「そんなことを言い出したのは、彼は少し間が悪かった」
“As for what said such a thing, he was slightly untimely.”
この機械翻訳での“untimely”は、彼が一体何に対して「時機を失している」という意味なのだろうか。
それは恐らくこの現在の状況であり、敢えて言えば空気であろう。そしてその空気は彼以外の「何か」が作り出している。
その「何か」はその空間に流れている「縁起」のようなものだという事を強調すると、“untimely”は、「時機を失している」のではなく、「間」が悪かったのだというのである。
その時、何が何に対してというのではなく、ただ「縁起」が無かった。「空気」も「彼」もどちらが主でどちらが従だということは無く、二つの対象がその波長を合わせることがついぞ無かっただけである。
東洋の無常と言ってもいいだろう。それに対し西洋の言語では、分析的にどちらがどちらに対し時機を失したのか、その犯人を探るべくdetectiveであろうとする。何処までも。その罪はいつになっても許されることの無いinfernoの如く。
一方、「間」が悪いのは誰のせいでもない。繰り返すが、ただ縁がなかっただけである。

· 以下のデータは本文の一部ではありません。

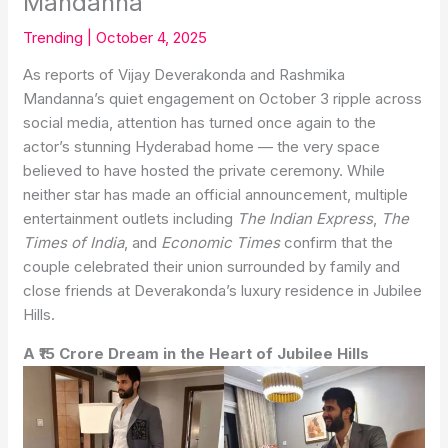
Mandanna
Trending
|
October 4, 2025
As reports of Vijay Deverakonda and Rashmika
Mandanna’s quiet engagement on October 3 ripple across
social media, attention has turned once again to the
actor’s stunning Hyderabad home — the very space
believed to have hosted the private ceremony. While
neither star has made an official announcement, multiple
entertainment outlets including
The Indian Express
,
The
Times of India
, and
Economic Times
confirm that the
couple celebrated their union surrounded by family and
close friends at Deverakonda’s luxury residence in Jubilee
Hills.
A ₹15 Crore Dream in the Heart of Jubilee Hills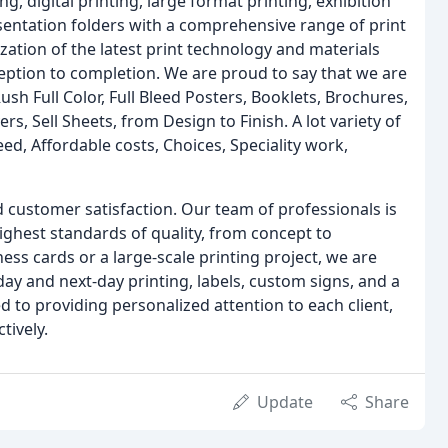
, digital printing, large format printing, exhibition
sentation folders with a comprehensive range of print
ization of the latest print technology and materials
eption to completion. We are proud to say that we are
 Full Color, Full Bleed Posters, Booklets, Brochures,
s, Sell Sheets, from Design to Finish. A lot variety of
eed, Affordable costs, Choices, Speciality work,
 customer satisfaction. Our team of professionals is
ighest standards of quality, from concept to
ss cards or a large-scale printing project, we are
day and next-day printing, labels, custom signs, and a
 to providing personalized attention to each client,
tively.
Update
Share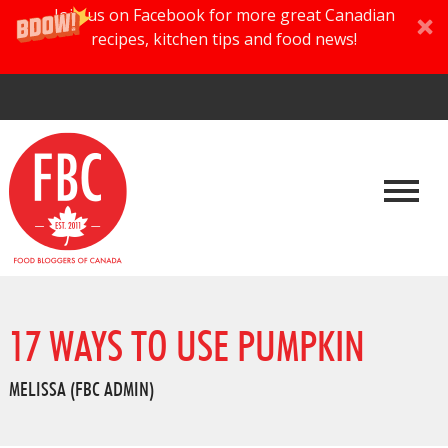
Join us on Facebook for more great Canadian
recipes, kitchen tips and food news!
17 WAYS TO USE PUMPKIN
MELISSA (FBC ADMIN)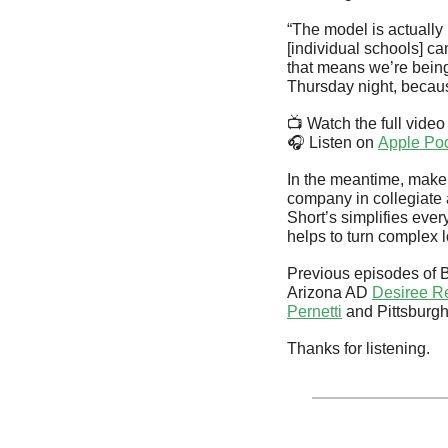
“The model is actually 
[individual schools] ca
that means we’re being 
Thursday night, becau
📺 Watch the full video
🎧 Listen on 
Apple Po
In the meantime, make 
company in collegiate a
Short’s simplifies every
helps to turn complex l
Previous episodes of 
Arizona AD 
Desiree R
Pernetti
 and Pittsburg
Thanks for listening.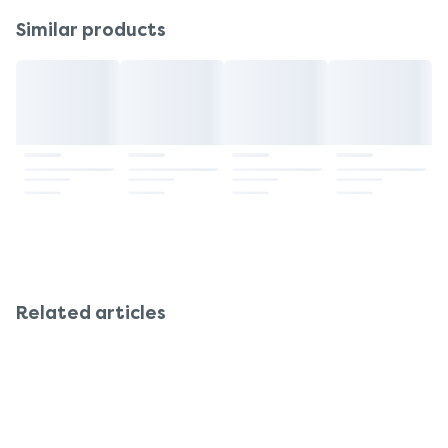
sensitive to side effects such as dry mouth,
should consult their doctor or pharmacist before
Similar products
constipation, or confusion. Reduced initial dose
use.
and close monitoring are advisable.
Related articles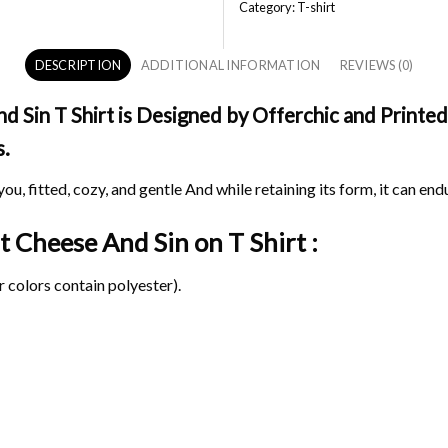
Category:
T-shirt
DESCRIPTION
ADDITIONAL INFORMATION
REVIEWS (0)
Sin T Shirt is Designed by Offerchic and Printed 
s.
ou, fitted, cozy, and gentle And while retaining its form, it can end
at Cheese And Sin on
T Shirt :
 colors contain polyester).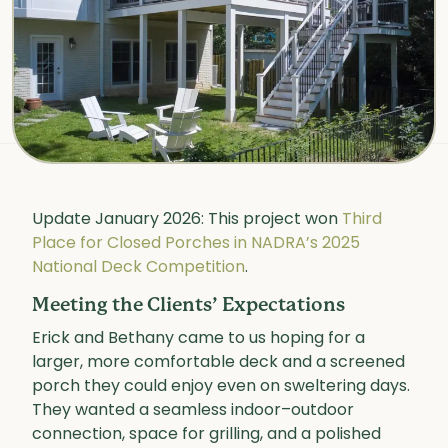
Update January 2026: This project won
Third
Place for Closed Porches in NADRA’s 2025
National Deck Competition
.
Meeting the Clients’ Expectations
Erick and Bethany came to us hoping for a
larger, more comfortable deck and a screened
porch they could enjoy even on sweltering days.
They wanted a seamless indoor–outdoor
connection, space for grilling, and a polished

そう考えれば執着に心が焼かれることも無い。気づいた方もおられようが、極めて仏教的である。
一方の“untimely”は“unlucky”でもある。ただ、運が悪かった。
運が悪いのと、間が悪いのでは何かが違う。運が悪いというのは、運が良い方が望ましかったのに、ということ。
しかし、間が悪いのは「間が良い」方が良かったのに、とは言わない。間が悪いのも運命であり、回避できたことでは無い。再び言うが、無常観である。
その「縁起」とは何か。言ってみれば、前世で決められていたことなのかも知れない。どこにも主体は見られない。ただ、ひとつのお芝居の如く代替不可能な流れの中の出来事である。
対極の「運の良し悪し」はどこまでも「良い」を目指し、努力を続けなければならない。
「彼は大発見をしたのだが、間が悪かった。」
“He discovered it very much, but was untimely.”
日本文・機械翻訳文どちらも残念な事ではあるが、前者は諦めをつけるしかなく、後者は時間さえ違っていればとの悔いが残る。
だからこそ、我々日本人は〈間の藝術〉、古典落語が身に染みる。諦念。